Baca: Papua Barat Jadi Provinsi Ke-4 yang Raih Universal Health Coverage
Sektor swasta memiliki potensi untuk menjadi akselerator pembiayaan dan implementasi UHC dan SDGs yang berkelanjutan, bilamana dikoordinasikan dengan sejumlah tujuan kesehatan nasional.
Kedepannya, perhatian pemerintah pada berbagai skema pembiayaan inovatif dan pengembangan praktik-praktik terbaik juga diperlukan untuk mengutamakan keterlibatan sektor swasta dalam implementasi UHC dan SDGs.
Cakupan kesehatan semesta (UHC)³ didefinisikan sebagai jaminan bahwa semua orang memiliki akses ke layanan kesehatan yang diperlukan, mencakup layanan kesehatan preventif, kuratif dan rehabilitasi, dengan kualitas yang cukup untuk menjadi efektif.
Sekaligus memastikan bahwa orang tidak mengalami kesulitan keuangan ketika membayar untuk layanan ini.

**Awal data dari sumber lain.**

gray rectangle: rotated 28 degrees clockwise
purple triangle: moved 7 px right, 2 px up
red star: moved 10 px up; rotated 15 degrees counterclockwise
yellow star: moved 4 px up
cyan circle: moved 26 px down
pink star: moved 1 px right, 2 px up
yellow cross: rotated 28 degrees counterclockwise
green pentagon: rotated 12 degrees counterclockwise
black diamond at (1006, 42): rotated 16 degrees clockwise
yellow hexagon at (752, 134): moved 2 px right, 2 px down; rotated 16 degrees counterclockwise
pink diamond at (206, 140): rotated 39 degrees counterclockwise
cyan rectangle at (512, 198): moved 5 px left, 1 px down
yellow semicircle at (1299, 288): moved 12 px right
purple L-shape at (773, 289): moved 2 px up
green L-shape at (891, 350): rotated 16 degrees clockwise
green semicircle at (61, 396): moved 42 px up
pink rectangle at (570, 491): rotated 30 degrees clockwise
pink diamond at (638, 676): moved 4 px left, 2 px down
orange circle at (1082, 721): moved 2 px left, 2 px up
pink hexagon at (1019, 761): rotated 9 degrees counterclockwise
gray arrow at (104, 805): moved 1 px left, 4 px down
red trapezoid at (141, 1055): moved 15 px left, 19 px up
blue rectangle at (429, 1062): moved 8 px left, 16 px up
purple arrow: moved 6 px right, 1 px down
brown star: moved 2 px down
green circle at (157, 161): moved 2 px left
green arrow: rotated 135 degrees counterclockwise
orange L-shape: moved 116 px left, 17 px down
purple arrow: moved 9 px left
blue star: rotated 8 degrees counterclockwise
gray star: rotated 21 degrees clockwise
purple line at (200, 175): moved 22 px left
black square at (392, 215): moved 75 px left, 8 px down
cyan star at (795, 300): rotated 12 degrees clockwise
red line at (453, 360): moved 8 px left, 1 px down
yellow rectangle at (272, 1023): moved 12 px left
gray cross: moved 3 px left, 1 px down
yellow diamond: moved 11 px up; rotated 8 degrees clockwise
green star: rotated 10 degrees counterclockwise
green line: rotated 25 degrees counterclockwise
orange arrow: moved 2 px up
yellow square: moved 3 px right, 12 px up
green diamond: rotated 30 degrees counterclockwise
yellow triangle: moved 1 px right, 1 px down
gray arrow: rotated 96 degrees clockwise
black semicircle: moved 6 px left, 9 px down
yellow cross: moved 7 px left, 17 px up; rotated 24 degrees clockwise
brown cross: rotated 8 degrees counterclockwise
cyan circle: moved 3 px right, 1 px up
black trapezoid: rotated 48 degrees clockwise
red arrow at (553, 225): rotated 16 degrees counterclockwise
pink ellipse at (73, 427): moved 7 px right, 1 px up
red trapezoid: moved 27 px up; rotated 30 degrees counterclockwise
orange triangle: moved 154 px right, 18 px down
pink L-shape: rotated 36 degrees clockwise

Cakupan kesehatan semesta (UHC) telah menjadi tujuan utama reformasi kesehatan di seluruh dunia dan merupakan tujuan utama WHO..
Program jaminan kesehatan di Indonesia merupakan program utama pemerintah yang mendorong kemajuan menuju cakupan kesehatan semesta (UHC).
Program jaminan kesehatan di Indonesia yang dikenal sebagai Jaminan Kesehatan Nasional (JKN) diluncurkan pada Januari 2014 dan dikelola oleh BPJS Kesehatan (Badan Penyelenggara Jaminan Sosial – Kesehatan). Dengan 222 juta orang peserta JKN-KIS, program ini merupakan salah satu yang terbesar di dunia.